**TASK BRIEF**
Your job with the data below is to output exactly the lines from the one holding "21: (359, 309)" down to the one holding "29: (363, 313)", both included, and no others.

**PROVIDED DATA**
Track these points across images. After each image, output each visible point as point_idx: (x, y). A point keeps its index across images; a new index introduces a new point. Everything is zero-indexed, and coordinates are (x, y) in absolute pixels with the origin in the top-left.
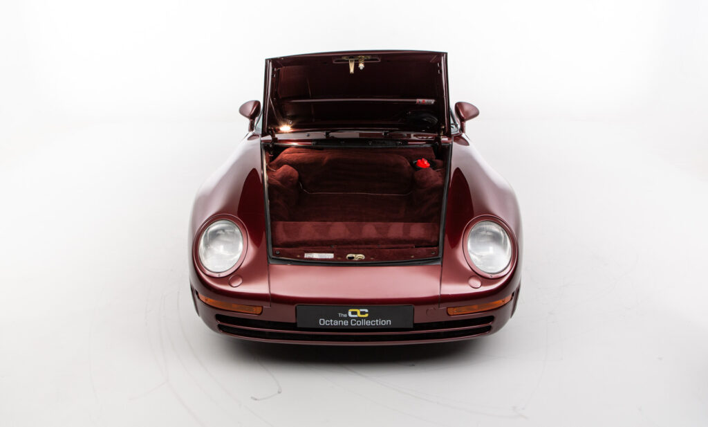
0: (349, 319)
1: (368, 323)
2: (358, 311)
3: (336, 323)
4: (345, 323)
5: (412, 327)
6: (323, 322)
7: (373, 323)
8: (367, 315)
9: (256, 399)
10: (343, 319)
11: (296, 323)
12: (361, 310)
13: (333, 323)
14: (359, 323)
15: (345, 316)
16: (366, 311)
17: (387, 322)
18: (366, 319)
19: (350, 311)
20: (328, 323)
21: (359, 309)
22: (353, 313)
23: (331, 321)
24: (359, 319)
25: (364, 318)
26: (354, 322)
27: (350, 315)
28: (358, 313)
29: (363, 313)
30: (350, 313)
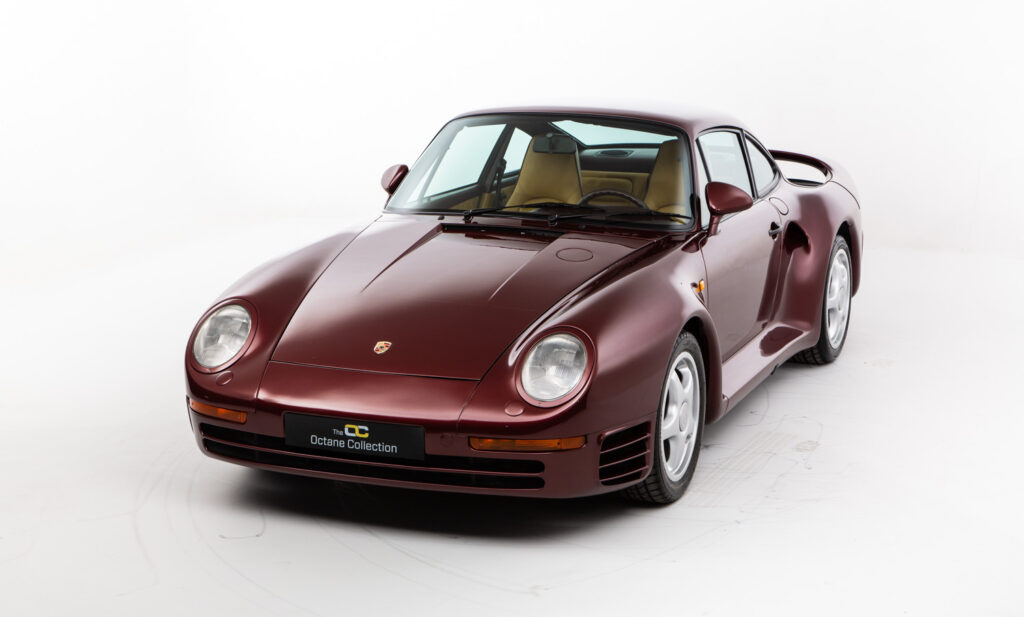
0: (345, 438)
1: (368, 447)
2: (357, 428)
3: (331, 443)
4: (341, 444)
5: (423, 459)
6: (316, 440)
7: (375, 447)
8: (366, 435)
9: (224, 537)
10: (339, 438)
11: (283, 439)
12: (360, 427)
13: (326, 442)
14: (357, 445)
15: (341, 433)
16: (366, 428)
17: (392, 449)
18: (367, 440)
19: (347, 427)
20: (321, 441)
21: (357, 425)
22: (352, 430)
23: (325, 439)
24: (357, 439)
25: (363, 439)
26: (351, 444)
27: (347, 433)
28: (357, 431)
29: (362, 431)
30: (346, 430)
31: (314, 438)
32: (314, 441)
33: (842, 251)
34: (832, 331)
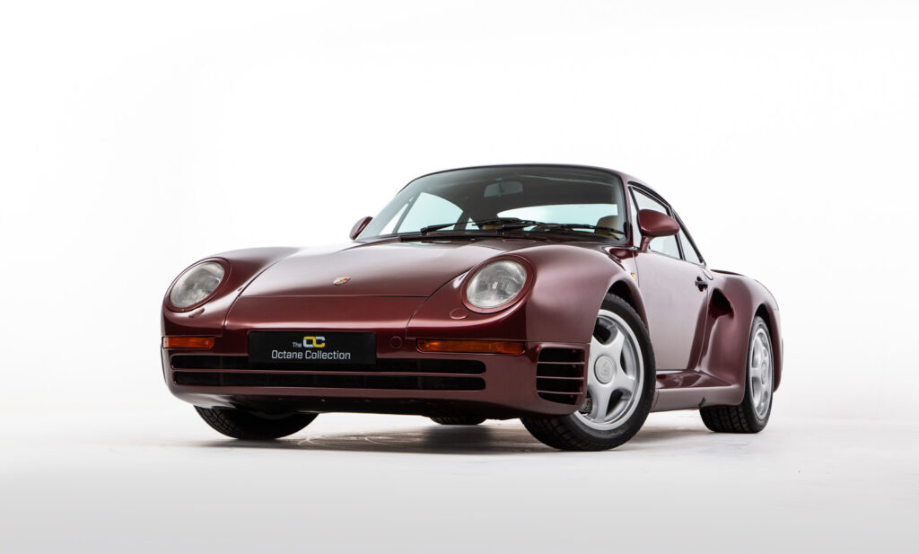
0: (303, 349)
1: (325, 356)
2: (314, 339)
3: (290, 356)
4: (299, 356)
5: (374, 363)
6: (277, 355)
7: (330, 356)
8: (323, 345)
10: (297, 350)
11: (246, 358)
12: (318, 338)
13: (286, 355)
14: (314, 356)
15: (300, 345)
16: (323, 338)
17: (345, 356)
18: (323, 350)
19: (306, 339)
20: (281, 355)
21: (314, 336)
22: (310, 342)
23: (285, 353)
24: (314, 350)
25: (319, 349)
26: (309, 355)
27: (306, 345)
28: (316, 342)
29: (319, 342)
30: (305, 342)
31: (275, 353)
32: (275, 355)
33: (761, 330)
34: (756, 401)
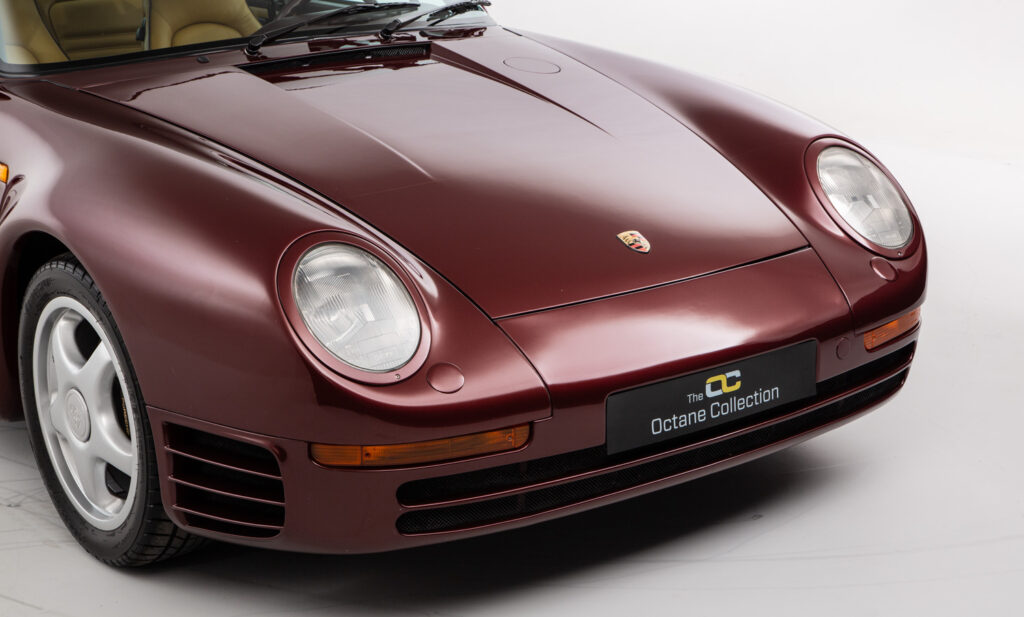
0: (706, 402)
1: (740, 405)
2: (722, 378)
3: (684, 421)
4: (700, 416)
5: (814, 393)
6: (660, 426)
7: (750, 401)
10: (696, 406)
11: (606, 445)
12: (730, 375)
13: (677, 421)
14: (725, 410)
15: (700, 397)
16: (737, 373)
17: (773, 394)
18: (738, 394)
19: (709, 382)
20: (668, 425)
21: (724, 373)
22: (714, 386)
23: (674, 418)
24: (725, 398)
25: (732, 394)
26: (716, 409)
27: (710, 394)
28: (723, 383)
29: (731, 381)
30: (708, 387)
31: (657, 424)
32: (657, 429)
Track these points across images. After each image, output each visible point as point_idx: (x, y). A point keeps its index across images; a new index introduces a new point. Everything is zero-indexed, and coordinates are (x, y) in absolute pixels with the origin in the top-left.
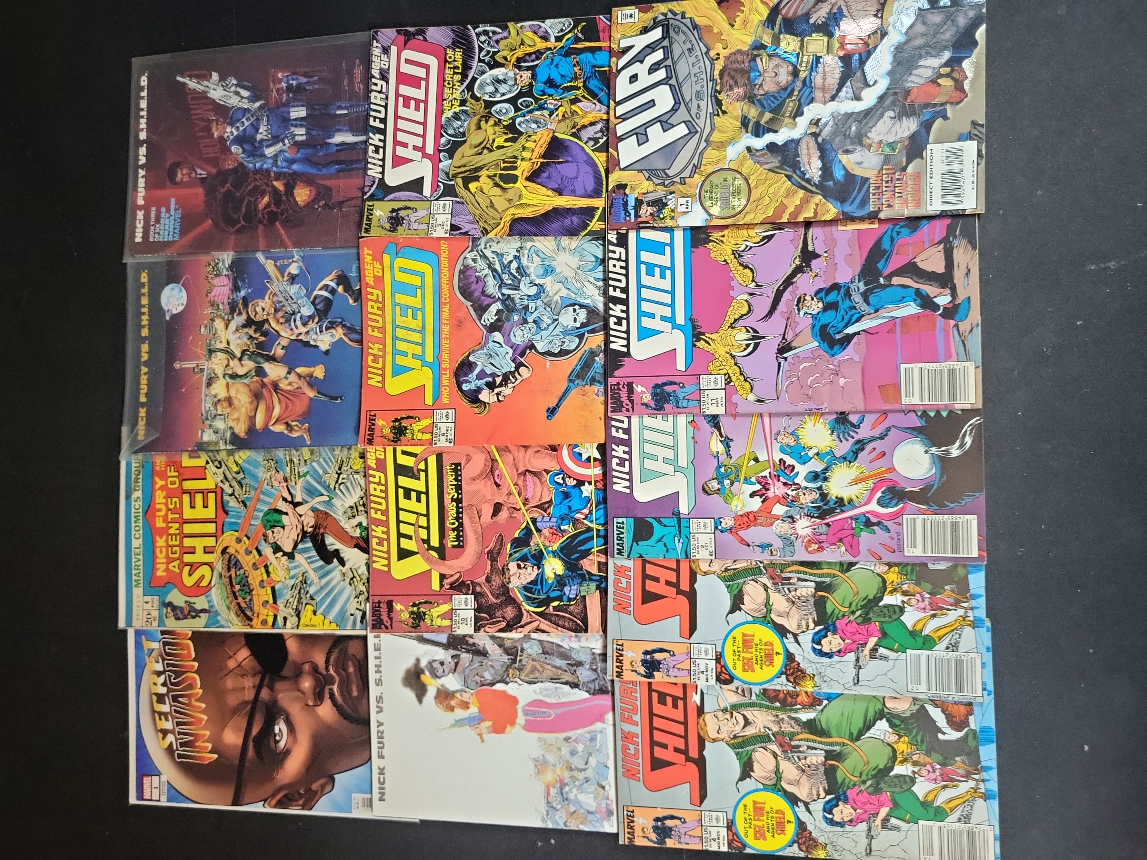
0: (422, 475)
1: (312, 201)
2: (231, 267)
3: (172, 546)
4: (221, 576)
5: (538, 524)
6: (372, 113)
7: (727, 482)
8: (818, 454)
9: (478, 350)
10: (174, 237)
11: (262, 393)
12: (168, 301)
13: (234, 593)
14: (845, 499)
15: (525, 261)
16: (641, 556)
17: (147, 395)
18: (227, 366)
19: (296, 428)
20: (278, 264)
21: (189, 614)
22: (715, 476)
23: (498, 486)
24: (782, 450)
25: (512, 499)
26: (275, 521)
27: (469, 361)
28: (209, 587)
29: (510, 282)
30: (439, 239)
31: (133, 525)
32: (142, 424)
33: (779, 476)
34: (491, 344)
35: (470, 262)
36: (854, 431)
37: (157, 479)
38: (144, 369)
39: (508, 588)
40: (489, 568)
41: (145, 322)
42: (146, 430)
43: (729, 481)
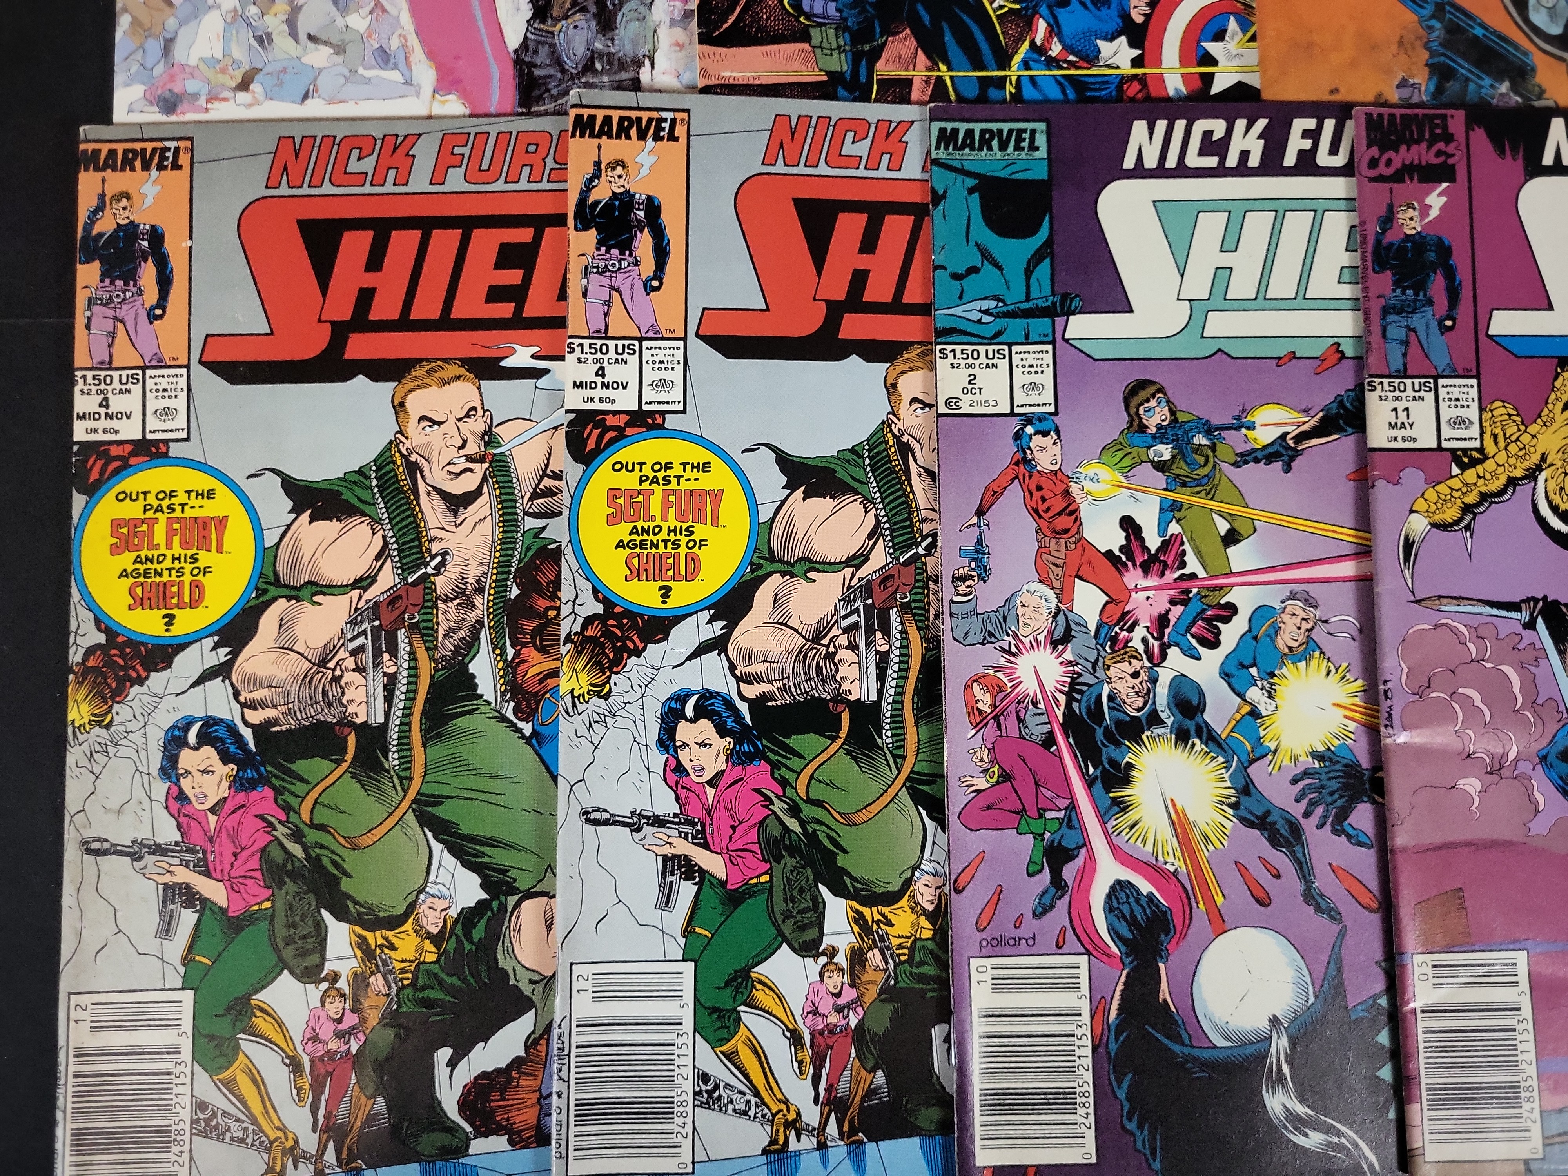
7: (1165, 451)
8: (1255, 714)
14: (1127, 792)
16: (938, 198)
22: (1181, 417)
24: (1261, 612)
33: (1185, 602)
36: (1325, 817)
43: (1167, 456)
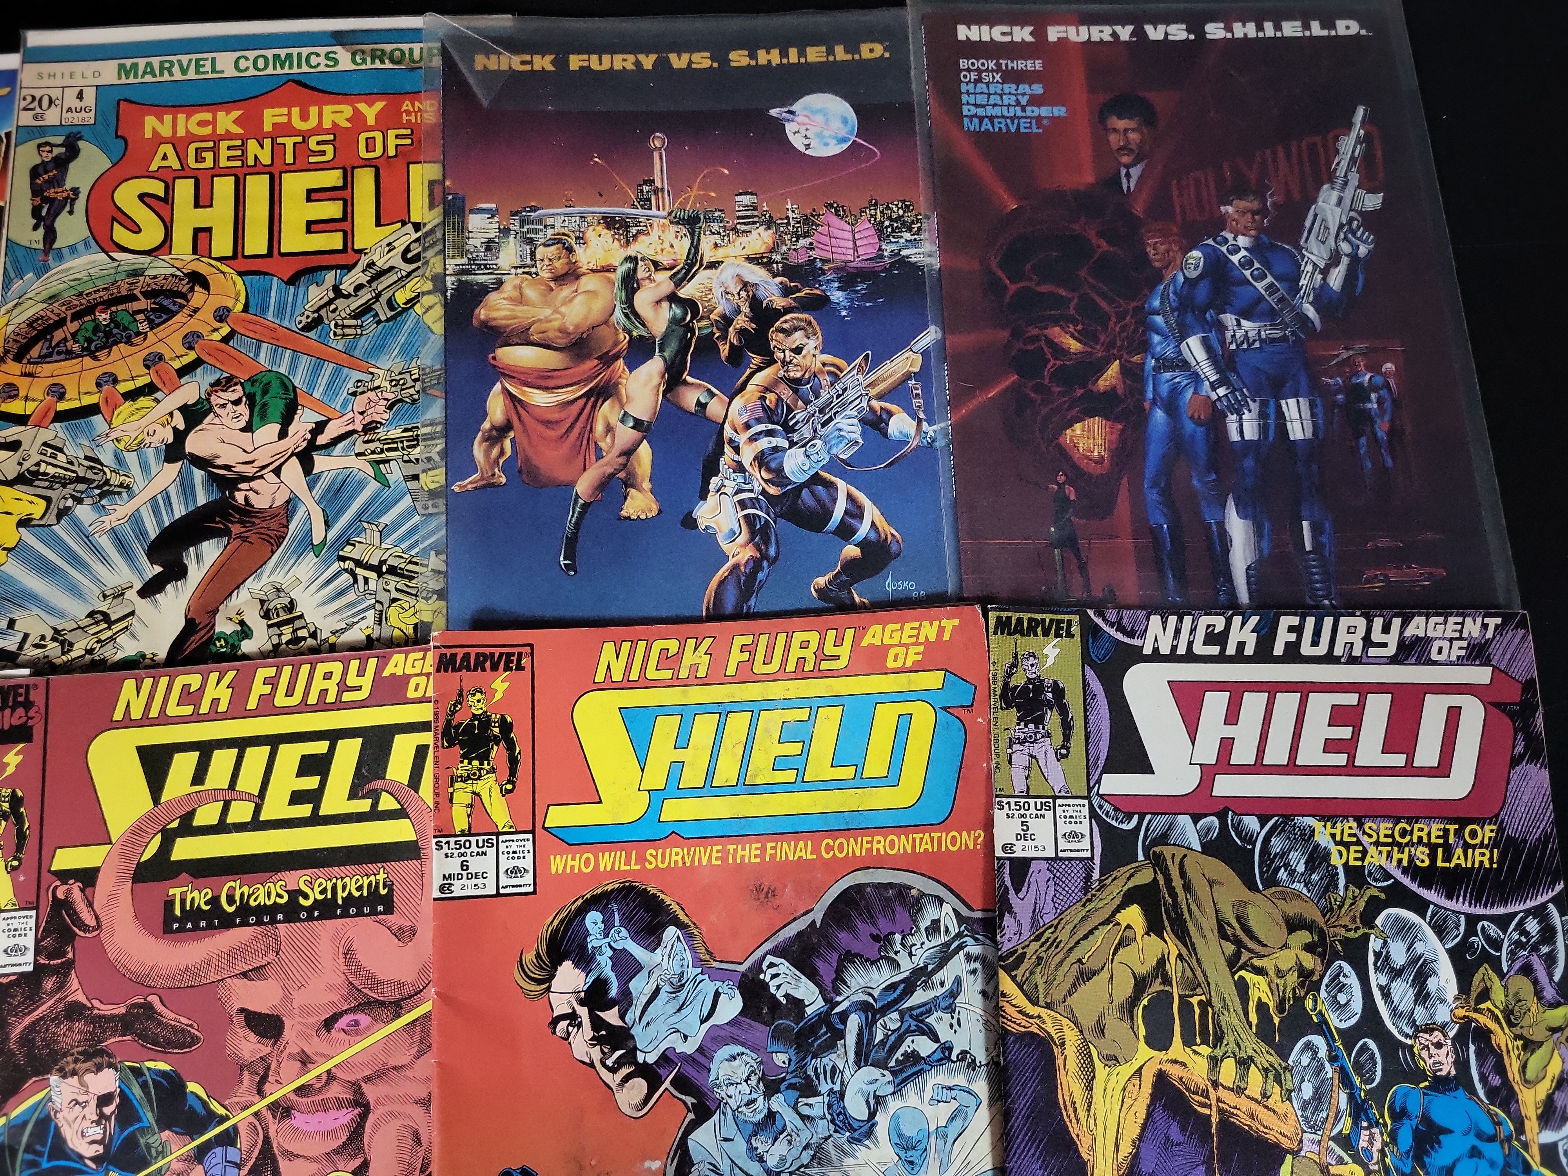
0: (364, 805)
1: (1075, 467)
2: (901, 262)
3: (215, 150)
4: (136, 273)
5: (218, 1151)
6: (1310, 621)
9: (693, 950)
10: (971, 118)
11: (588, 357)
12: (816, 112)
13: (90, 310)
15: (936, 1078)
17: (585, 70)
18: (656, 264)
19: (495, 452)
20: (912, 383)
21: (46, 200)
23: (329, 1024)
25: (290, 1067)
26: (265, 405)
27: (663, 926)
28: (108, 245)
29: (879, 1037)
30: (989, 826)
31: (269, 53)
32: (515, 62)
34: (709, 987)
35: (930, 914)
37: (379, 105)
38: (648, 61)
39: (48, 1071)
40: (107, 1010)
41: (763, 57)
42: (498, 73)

**RESULT OF THIS TASK**
21: (359, 309)
22: (353, 313)
23: (331, 321)
24: (359, 319)
25: (364, 318)
26: (354, 322)
27: (350, 315)
28: (358, 313)
29: (363, 313)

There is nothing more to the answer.